Margery Kempe (ca. 1373 - ca. 1439) is best known for writing The Book of Margery Kempe , a work considered to be the first autobiography in the English language.

She was born Margery Brunham in King's Lynn, Norfolk, England and married at the age of 20 to a local man named John Kempe, with whom she had 14 children. At around the age of 35, after a failed confession that resulted in a bout of self-described "madness," Margery claims to have had a vision that called her to leave aside the "vanities" of this world. From that point forward, Kempe avoided sexual intercourse with her husband, and began to make pilgrimages around Europe to sites that were holy to her, if not to others. The stories surrounding these travels are what eventually composed her book. From 1413-1420, Margery went to the Bishop of Lincoln, the Archbishop of Canterbury, Julian of Norwich, Santiago de Compostela in Spain, Rome, and Jerusalem. Her thoughts concerning these trips and her revelatory experiences make up much of her book, but a key focus is also her persecution by civil and religious leaders. The last section of her book deals with a journey in the 1430s to Norway and Germany. Two different scribes did the writing for Margery, under her strict supervision.

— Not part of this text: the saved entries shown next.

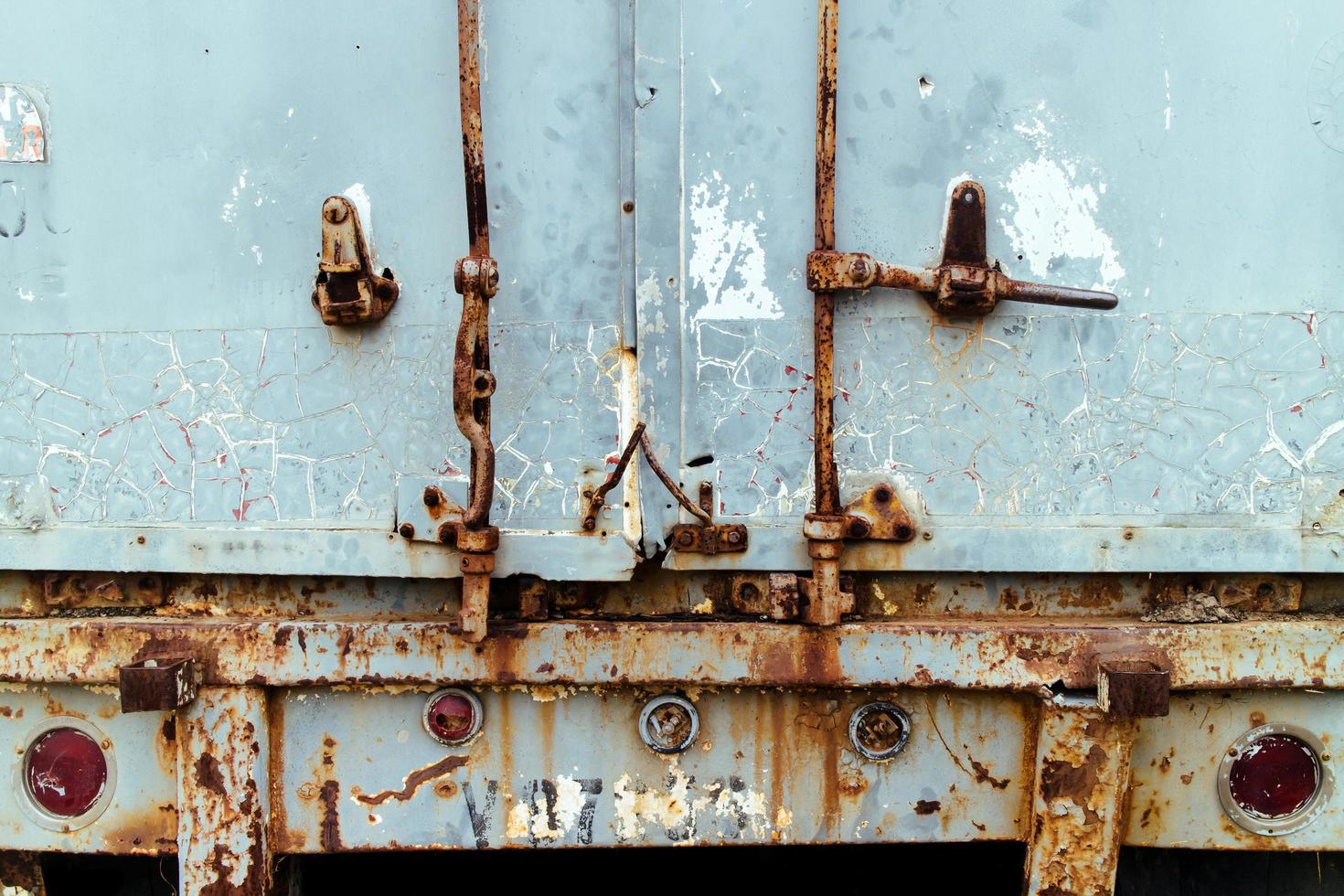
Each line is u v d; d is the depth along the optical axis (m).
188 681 1.68
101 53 1.74
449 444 1.72
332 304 1.68
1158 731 1.72
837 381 1.69
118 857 2.11
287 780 1.77
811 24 1.66
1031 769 1.73
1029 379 1.69
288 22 1.72
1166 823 1.74
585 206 1.69
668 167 1.68
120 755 1.79
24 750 1.80
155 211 1.75
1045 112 1.67
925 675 1.67
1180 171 1.67
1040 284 1.65
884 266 1.63
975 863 2.29
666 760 1.76
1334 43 1.65
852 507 1.70
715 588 1.77
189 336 1.76
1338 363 1.67
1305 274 1.67
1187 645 1.65
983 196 1.66
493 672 1.71
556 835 1.77
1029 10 1.66
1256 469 1.68
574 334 1.70
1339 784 1.72
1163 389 1.68
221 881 1.74
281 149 1.73
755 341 1.69
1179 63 1.66
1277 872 1.97
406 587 1.80
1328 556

Part of Margery Kempe's significance lies in the autobiographical nature of her book: it is the best insight available that points to the middle class experience in the Middle Ages. Kempe is admittedly unusual among the more traditional holy exemplars of her time, such as Julian of Norwich. Though Kempe is often depicted as an "oddity" or even a "madwoman," recent scholarship on vernacular theologies and popular practices of piety suggest she was not, perhaps, as odd as she appears compared to more traditional, cloistered holy women.

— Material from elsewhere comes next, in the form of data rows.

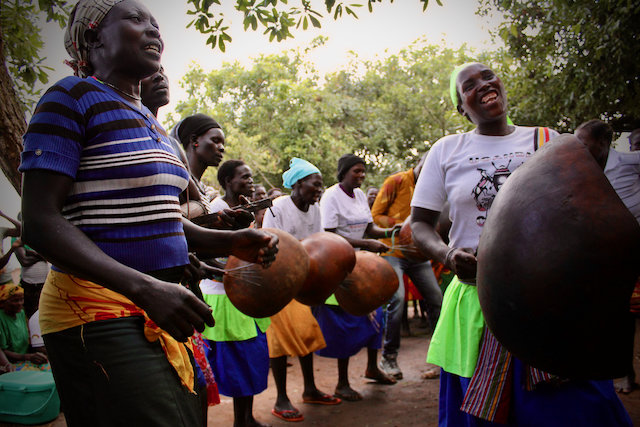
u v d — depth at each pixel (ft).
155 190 5.13
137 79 5.60
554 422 6.71
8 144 9.74
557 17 23.79
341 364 15.28
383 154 56.75
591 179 4.99
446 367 7.77
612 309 4.81
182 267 5.39
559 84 26.03
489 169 7.82
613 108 25.27
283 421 13.69
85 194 4.85
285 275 9.45
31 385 13.76
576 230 4.84
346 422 13.38
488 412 7.07
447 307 7.95
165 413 4.85
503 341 5.49
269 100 51.21
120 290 4.35
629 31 21.48
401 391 15.58
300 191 14.58
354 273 12.53
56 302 4.92
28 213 4.45
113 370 4.74
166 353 5.10
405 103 54.34
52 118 4.67
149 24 5.51
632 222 4.80
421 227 8.41
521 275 5.03
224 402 15.76
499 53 30.35
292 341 13.93
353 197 16.71
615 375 5.12
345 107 55.06
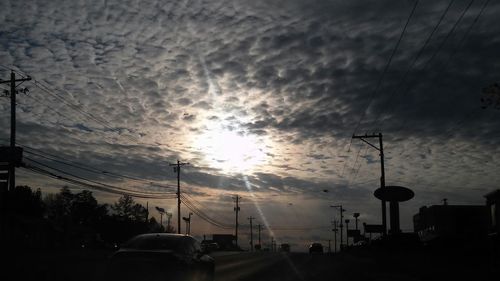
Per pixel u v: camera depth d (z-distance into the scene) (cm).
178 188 6150
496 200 3073
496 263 2403
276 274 2522
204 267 1616
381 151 4362
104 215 10062
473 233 3553
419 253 3200
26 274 1727
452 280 1998
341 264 3497
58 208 9975
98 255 2862
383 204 4291
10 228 3572
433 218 3962
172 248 1422
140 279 1325
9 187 3338
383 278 2295
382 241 4197
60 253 2956
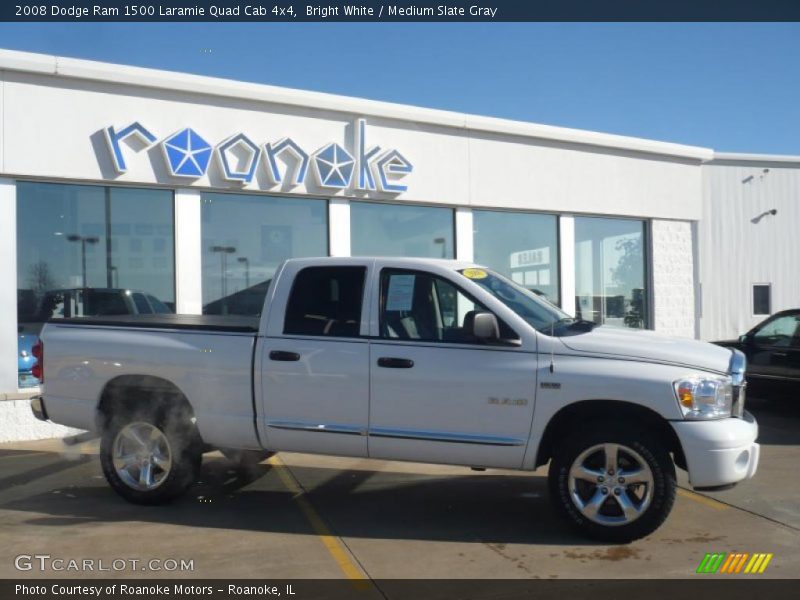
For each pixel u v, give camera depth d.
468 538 5.52
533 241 13.29
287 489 7.01
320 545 5.38
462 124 12.21
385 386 5.71
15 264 9.23
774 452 8.48
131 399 6.46
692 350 5.54
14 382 9.23
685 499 6.53
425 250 12.27
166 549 5.29
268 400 5.97
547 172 13.20
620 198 14.05
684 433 5.16
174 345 6.23
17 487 7.13
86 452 8.78
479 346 5.61
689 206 14.93
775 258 17.81
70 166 9.45
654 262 14.58
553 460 5.45
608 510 5.39
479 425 5.55
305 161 10.99
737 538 5.45
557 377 5.39
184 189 10.28
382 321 5.84
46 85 9.30
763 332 10.95
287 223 11.12
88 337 6.51
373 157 11.50
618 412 5.42
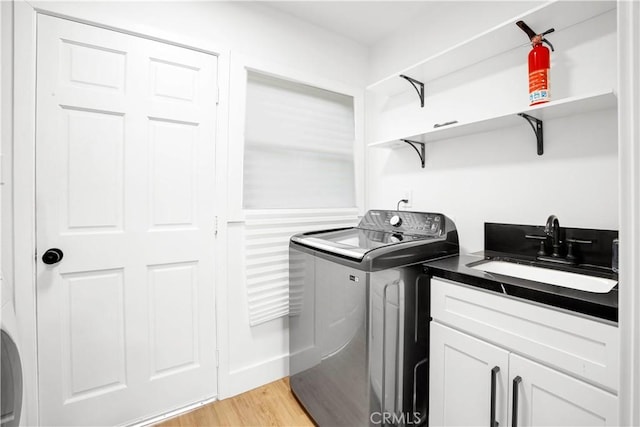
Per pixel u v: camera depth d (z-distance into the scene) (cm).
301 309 166
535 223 146
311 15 202
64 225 138
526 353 97
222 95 176
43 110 133
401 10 197
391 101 224
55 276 136
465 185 176
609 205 124
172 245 163
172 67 162
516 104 153
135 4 151
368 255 122
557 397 90
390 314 128
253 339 189
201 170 170
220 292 176
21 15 127
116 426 151
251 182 193
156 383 160
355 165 238
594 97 111
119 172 149
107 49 146
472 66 173
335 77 223
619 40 51
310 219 212
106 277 147
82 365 143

Kempe and her "Book" are also significant because they record the tension in late medieval England between institutional orthodoxy and increasingly public modes of religious dissent, especially those of the Lollards. Throughout her spiritual career, Kempe's adherence to the teachings of the institutional Church are challenged by both church and civil authorities, most notedly the Bishop of Lincoln and the Archbishop of Canterbury, Thomas Arundel, who acted rigorously against heresy, enacting laws that forbade the translation of the Bible into English and teaching laypersons to read scripture. Kempe was tried several times for such illegal acts as allegedly reading scripture, teaching and preaching on scripture and faith in public, and wearing the white clothes of the consecrated virgin. She proved her orthodoxy in each case, but came dangerously close to heterodoxy in her challenging responses to clerical authorities. Had Kempe's book been fully extant prior to the Reformation, it would likely have been destroyed. The fact that it was lost until 1934 is undoubtedly the only reason it is available to us today. In the 15th century, a pamphlet was published which represented Kempe as an anchoress, and which stripped out of her "Book" any potentially heterodoxy thought and dissenting behaviour. Because of this, scholars believed that she was a vowed religious holy woman, like Julian, and were surprised to encounter the psychologically and spiritually complex woman described in the "Book."

The last record of her is in the city of Lynn in 1439, and it is not positively known when and where she died. Her book remained essentially lost until a manuscript was found in a private library in Lancashire in 1934.